**TEXT SHOWN:**
Kodi really is adorable, I like it when I can see their eyes, one of their extra charming features!


----------



## Diana

Michele-
Kodi looks so handsome! :biggrin1: You did a great job!


----------



## DanielBMe

Well Bogie just got a puppy cut on Sat. This is one of the few times I actually like how he turned out.


----------



## irnfit

Bogie looks great. They did a really good job on him.


----------



## DanielBMe

The groomer had him for 8rs! Although she wasn't working on him the whole time. I dropped him off at 10am and got him back at 6:30pm. She did say that it took her almost 2hrs just to brush him out. She didn't just want to cut out the matts.


----------



## juliav

Bogie cut looks really good. It's a rare groomer that will brush out a dog for two hours without just buzzing him. Your groomer is definitely a keeper in my book.


----------



## trueblue

I like Bogie's cut alot...he is quite the looker.


----------



## DanielBMe

juliav said:


> Bogie cut looks really good. It's a rare groomer that will brush out a dog for two hours without just buzzing him. Your groomer is definitely a keeper in my book.


Yup I agree! I took Bogie first to see what kind of job she would do. Now that I know she's good, I will take Brando too.


----------



## Lina

Bogie looks great! It seems like she is a very attentive groomer, that's wonderful!


----------



## Missy

We had to cut Cash short to hide some shaving that happened when he had tests-- He looks half the size. Isn't he adorable. In the last close up on the chair you can see how at least his face is turning quite blue. And the last one is Jasper just neatened up a bit-- I like this shot because it shows off the fawn color that is coming back in.


----------



## marjrc

Great cuts, Missy and Daniel!! I love Bogie's new do. It really suits him.
Cash's facial hair really is changing quite a bit. I had no idea it was so light! Handsome dudes you have there, Missy.


----------



## MaddiesMom

Great puppy cut pics on Taz, Amy, Bogie, and Cash! And I love Kodi's bang cut. They're all adorable!


----------



## Lina

Cash and Jasper look great in their puppy cuts!


----------



## Beamer

Daniel,

Nice puppy cut! He looks great! How short is the hair? about an inch? I'm nervous about going that short with beamer.. hmmmmmm...???

Ryan


----------



## Taz' Mom

Be nervous, Taz' hair is down to about 1 inch and I would be much happier with 2 inches. Thankfully, he doesn't seem to care one way or the other.

**DATA RECORDS:**
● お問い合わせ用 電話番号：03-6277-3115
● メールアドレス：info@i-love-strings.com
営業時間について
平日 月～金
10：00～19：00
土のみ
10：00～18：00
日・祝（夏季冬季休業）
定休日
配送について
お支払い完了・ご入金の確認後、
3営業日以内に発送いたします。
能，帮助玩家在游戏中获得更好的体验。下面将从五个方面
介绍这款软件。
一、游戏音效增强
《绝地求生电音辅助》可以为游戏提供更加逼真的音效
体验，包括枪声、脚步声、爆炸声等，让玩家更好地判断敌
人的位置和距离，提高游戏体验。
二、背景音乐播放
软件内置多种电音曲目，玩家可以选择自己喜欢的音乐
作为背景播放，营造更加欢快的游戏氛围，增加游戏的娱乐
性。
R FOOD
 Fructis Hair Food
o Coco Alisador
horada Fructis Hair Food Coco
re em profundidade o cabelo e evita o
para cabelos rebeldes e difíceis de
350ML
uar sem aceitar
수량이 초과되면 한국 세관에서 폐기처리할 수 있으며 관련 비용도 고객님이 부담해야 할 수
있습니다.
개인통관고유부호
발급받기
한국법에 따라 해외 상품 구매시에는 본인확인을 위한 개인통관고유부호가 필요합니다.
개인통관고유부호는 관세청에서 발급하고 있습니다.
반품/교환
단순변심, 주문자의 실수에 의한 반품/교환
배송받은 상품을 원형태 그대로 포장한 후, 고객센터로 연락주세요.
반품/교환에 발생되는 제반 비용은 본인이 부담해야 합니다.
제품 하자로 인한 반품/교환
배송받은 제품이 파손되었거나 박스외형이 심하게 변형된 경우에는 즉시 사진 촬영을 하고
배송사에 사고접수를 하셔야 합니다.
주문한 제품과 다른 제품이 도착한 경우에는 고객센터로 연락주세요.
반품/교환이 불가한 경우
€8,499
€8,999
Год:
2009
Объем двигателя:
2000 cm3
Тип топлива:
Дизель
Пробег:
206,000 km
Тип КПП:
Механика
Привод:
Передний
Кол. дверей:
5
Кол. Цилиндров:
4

**QUESTIONS TO ANSWER:**
• 1. According to the grooming thread, why did DanielBMe take Bogie to the new groomer before Brando?
• 2. In the grooming thread, swap "handsome" for "dashing" and write out the passage starting with "Kodi really is" and going on through "a great job!".

**RESPONSES TO THE EXERCISE:**
• 1. He wanted to see what kind of job she would do. Now that he knows she's good, he plans to take Brando too.

• 2.
Kodi really is adorable, I like it when I can see their eyes, one of their extra charming features!


----------



## Diana

Michele-
Kodi looks so dashing! :biggrin1: You did a great job!